Voice over IP (VoIP) calls offer the twin benefits of cost and convenience but there are dangers associated with moving your telephony system onto IP networks: it potentially opens them up to hacking, with disastrous results.
Commentators like Paul O'Reilly, director of sales for VoIP EMEA at network monitoring company NetIQ, say VoIP is really just another application on the network. This turns security experts such as Mike Murray, director of vulnerability and exposure at vulnerability management company nCircle, a strange shade of pale.
"You are now deploying a second computer on everyone's desk in the whole network," he says, describing the use of IP phones. "Does that change your security posture? Well, sure it does." Most IT security departments he knows are already overworked.
Running your telephony service over IP makes it one of the most mission-critical IT applications you own. Most medium-sized organisations can survive for a while if line of business applications fail but if your telephones are down, everyone may as well go home. And moving telephony to an IP network makes it vulnerable to different types of attack.
Denial of service attacks, where someone tries to hit your telephony server repeatedly with traffic, can theoretically stop a company using its VoIP system but there are other more insidious attacks, too. "It means that any box on your entire system that gets compromised can be potentially used to start tapping phones," says Murray.

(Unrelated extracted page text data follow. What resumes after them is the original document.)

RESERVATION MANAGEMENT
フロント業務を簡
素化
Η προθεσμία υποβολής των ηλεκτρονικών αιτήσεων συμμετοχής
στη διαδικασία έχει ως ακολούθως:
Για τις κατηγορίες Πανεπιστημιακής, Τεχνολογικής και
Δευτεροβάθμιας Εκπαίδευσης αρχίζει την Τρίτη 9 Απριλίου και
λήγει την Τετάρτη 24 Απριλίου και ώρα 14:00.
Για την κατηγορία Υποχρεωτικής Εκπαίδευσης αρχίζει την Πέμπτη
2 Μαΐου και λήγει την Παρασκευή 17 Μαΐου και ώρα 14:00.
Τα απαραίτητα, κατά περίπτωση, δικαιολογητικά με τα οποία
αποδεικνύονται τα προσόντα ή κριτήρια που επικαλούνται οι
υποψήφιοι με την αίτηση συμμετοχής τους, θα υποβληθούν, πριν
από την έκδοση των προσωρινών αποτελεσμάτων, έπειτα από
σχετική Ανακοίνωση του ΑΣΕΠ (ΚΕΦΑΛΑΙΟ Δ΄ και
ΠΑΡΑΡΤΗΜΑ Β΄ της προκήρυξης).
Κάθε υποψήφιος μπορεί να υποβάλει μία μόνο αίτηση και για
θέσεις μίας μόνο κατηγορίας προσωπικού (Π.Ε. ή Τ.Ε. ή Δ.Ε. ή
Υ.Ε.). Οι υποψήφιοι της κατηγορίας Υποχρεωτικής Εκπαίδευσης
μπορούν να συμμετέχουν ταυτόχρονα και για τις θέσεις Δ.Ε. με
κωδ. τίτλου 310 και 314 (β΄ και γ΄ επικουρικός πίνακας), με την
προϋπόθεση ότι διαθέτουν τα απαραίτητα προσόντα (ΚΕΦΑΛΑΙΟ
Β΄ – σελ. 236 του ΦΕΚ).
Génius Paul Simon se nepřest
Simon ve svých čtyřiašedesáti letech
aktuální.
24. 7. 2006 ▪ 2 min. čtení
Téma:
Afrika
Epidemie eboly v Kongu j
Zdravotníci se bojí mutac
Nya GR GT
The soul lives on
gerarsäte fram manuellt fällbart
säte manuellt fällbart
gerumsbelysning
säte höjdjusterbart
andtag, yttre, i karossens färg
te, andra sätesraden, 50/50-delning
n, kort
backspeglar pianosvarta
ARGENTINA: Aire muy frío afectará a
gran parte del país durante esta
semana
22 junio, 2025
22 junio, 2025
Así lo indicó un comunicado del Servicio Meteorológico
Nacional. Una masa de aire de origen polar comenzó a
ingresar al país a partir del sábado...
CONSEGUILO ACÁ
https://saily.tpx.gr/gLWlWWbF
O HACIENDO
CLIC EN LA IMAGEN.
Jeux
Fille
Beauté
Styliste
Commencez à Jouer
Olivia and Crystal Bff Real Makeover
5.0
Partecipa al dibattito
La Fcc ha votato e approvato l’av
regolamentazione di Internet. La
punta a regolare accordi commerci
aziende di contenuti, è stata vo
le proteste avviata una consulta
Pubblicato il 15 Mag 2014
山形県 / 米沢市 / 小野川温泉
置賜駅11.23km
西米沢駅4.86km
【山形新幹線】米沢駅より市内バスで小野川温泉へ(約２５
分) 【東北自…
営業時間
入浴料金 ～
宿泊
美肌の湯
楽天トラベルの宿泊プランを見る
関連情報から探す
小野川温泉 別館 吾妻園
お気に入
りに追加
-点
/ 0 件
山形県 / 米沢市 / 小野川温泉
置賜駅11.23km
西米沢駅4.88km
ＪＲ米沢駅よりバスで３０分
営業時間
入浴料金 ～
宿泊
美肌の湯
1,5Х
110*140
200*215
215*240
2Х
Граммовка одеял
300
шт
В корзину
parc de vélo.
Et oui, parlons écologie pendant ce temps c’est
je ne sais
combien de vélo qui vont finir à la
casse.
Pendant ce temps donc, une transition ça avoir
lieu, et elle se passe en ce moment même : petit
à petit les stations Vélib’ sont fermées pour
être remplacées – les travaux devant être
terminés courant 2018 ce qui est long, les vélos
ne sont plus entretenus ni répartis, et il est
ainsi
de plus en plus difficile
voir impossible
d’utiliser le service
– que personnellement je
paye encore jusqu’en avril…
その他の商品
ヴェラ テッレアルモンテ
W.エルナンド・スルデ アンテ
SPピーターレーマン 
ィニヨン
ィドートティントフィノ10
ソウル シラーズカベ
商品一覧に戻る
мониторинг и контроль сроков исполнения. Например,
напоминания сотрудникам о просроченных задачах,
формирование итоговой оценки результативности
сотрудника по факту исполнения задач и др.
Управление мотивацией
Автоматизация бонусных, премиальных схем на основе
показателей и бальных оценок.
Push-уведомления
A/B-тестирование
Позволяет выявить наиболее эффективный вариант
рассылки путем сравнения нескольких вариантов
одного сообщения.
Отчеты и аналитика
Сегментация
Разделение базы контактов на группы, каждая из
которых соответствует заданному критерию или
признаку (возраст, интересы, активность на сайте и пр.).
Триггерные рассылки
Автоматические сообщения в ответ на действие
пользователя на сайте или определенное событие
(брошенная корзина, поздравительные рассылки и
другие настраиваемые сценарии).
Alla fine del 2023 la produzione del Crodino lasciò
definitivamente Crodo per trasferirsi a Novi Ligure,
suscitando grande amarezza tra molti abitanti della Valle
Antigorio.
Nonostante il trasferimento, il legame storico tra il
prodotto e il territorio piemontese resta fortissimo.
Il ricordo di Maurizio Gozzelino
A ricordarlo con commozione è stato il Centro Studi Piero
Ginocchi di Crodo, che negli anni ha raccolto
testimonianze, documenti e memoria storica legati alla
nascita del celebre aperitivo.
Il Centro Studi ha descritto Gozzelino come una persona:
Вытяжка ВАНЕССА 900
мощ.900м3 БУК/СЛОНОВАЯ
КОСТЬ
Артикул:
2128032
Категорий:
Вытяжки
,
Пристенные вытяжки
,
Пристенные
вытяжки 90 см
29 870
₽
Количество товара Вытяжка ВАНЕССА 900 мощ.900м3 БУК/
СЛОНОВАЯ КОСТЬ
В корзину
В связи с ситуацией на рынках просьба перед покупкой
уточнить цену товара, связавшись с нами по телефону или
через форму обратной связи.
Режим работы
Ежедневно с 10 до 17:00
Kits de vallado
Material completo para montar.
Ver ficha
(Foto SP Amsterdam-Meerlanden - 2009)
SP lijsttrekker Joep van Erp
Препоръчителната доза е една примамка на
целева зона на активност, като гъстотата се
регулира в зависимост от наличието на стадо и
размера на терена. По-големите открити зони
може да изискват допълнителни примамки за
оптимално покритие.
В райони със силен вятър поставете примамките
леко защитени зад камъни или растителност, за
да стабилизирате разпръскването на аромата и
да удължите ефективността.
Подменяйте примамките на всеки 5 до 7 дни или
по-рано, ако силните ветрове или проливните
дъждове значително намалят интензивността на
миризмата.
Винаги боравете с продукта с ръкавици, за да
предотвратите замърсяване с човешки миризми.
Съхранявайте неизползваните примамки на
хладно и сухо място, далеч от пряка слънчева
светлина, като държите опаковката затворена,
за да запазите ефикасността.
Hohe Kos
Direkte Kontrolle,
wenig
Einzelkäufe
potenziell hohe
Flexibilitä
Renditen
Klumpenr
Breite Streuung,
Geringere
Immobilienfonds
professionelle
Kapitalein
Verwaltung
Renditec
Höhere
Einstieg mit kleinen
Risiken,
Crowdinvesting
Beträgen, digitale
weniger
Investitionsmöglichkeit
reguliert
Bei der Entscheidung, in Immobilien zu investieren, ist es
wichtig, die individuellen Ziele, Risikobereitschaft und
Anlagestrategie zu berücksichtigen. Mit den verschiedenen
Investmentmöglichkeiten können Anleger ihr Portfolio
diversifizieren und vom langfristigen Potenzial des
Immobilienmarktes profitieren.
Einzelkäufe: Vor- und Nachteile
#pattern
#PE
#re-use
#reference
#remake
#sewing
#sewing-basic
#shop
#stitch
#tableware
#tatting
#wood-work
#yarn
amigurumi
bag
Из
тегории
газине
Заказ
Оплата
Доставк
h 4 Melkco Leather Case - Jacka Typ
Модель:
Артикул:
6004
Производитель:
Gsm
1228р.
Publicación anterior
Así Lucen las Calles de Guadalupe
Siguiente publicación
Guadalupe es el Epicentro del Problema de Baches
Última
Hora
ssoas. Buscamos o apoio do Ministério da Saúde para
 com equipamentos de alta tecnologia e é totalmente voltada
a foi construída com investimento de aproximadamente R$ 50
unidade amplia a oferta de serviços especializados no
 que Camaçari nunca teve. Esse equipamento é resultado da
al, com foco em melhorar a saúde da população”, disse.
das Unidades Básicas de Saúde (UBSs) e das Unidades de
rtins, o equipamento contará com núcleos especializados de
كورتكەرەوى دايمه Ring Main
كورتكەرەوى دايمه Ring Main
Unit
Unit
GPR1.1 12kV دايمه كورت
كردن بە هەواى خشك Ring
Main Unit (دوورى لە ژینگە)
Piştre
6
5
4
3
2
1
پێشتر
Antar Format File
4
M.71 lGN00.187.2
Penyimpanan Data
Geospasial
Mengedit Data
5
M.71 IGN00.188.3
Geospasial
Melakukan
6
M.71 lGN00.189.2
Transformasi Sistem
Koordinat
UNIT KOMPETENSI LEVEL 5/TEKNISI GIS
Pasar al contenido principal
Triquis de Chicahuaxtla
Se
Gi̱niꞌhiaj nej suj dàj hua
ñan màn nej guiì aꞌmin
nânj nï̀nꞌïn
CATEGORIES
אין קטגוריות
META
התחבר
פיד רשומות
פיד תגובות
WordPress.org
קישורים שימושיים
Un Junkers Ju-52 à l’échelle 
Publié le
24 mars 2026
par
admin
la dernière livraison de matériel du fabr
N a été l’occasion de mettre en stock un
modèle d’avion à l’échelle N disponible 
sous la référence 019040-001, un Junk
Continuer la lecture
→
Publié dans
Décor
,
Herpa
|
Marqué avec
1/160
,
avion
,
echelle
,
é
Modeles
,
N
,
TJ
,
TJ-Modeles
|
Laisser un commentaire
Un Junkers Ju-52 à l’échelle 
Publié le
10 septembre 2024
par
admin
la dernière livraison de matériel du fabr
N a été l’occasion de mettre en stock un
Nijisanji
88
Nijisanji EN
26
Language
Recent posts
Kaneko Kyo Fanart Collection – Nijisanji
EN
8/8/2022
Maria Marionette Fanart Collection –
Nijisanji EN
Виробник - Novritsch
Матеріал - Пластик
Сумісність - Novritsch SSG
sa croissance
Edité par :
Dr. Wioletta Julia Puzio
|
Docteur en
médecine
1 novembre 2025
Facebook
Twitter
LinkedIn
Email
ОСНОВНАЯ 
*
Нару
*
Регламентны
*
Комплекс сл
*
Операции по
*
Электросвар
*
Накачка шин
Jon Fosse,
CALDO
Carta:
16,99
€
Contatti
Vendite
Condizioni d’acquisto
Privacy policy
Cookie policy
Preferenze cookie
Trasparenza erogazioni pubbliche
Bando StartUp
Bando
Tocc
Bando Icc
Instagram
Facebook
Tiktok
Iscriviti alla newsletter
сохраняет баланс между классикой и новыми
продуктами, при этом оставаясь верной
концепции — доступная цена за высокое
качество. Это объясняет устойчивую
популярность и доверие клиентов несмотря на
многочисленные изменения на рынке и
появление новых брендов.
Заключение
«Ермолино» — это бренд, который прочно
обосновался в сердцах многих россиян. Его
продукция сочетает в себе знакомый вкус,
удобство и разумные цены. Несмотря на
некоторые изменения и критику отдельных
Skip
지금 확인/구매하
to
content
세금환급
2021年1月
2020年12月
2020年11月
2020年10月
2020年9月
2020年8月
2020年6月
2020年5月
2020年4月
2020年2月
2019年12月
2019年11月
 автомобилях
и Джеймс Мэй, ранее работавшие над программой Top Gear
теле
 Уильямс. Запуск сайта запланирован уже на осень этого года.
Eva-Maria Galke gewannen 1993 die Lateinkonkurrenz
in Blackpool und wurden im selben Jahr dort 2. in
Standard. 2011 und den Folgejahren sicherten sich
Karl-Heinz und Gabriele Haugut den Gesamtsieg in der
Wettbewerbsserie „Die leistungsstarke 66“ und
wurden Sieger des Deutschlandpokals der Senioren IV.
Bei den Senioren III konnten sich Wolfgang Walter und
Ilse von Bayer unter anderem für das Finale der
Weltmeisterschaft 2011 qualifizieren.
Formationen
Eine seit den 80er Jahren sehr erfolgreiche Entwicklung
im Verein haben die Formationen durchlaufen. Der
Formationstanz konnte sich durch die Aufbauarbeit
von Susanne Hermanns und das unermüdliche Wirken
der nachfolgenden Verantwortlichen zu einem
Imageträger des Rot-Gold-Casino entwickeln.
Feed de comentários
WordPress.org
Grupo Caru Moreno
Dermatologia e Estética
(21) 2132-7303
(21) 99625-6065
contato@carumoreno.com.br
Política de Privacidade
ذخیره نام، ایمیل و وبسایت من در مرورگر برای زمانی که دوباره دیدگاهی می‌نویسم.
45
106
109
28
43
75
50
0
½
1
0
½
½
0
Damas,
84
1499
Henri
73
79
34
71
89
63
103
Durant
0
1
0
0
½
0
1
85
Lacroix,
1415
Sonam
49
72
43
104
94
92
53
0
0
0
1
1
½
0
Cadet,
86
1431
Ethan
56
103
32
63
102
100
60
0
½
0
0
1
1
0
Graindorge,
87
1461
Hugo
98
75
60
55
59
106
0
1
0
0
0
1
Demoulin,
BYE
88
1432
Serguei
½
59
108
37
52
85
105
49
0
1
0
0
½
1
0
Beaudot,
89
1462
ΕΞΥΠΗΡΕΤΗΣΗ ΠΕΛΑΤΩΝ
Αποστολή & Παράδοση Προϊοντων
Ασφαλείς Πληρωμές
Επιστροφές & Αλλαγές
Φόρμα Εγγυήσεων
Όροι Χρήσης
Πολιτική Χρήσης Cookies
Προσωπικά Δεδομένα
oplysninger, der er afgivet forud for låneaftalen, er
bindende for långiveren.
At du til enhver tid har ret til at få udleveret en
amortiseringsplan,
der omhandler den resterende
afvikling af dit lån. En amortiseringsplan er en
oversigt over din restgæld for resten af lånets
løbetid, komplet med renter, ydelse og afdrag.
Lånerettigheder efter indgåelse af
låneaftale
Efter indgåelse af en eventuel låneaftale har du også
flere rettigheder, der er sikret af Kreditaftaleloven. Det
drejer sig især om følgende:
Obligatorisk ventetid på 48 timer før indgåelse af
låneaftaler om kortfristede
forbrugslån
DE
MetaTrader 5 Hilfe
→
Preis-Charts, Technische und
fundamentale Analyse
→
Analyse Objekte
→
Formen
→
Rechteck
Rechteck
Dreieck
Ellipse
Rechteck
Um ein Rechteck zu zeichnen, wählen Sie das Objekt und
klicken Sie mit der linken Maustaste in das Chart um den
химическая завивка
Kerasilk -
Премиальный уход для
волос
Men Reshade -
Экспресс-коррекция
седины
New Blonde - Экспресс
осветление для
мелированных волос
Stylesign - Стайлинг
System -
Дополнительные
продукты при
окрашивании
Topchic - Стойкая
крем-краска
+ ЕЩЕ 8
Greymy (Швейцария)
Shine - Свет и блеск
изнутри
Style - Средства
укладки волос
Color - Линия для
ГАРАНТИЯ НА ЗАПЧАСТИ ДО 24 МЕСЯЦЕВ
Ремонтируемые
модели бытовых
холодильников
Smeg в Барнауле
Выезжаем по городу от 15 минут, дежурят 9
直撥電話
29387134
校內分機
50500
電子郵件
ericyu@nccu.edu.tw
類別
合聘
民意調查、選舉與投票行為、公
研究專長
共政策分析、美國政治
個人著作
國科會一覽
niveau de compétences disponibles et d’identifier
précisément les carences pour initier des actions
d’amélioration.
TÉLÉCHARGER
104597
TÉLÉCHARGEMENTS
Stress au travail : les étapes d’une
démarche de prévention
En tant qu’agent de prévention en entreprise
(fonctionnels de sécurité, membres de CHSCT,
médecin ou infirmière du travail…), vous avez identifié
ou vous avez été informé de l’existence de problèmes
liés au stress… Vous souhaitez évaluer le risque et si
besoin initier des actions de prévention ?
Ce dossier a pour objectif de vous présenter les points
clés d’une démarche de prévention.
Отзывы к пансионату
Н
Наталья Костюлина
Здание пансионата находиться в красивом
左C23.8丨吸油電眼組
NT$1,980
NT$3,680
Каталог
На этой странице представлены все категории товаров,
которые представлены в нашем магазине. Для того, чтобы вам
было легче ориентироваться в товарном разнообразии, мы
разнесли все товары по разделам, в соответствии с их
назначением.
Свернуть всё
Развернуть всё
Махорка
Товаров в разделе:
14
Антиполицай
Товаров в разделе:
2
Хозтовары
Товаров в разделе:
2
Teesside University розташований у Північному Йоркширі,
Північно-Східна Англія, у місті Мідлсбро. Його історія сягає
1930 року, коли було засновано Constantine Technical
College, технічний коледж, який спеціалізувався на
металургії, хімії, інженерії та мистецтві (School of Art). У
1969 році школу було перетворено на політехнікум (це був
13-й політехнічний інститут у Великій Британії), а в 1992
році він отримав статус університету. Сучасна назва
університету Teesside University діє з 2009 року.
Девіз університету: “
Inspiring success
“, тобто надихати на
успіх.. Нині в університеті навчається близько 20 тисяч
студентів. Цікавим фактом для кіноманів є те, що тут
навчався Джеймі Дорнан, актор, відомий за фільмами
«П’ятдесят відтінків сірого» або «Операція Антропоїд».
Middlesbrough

VoIP users who don't properly protect their networks can look forward to attacks such as on-hook listening, where hackers surreptitiously turn on an IP phone's speaker capability to eavesdrop on your office. Or they could theoretically eavesdrop on VoIP traffic travelling across the network.
"I'm waiting to see the security tool which is a network packet sniffer that reassembles packets on the fly," Murray says. Or, if you'd really like something to keep you awake at night, think about hackers compromising the phone system and using your VoIP network to make free calls to external numbers.
Companies have to work out the threat and risk to their voice applications, says Paul King, Cisco UK's principal security consultant. Cisco breaks VoIP policy down into four areas: infrastructure, call control, the phones themselves, and components at the application level. He advocates the use of application firewalls to check that, for example, communications coming into its Call Manager application are using the right signalling protocols. For IP phones themselves, the company uses digital certificates to encrypt traffic and authenticate endpoints.
NetIQ's O'Reilly adds that security managers should use common sense practices, such as disabling advanced facilities on IP phones located in public areas such as the company foyer.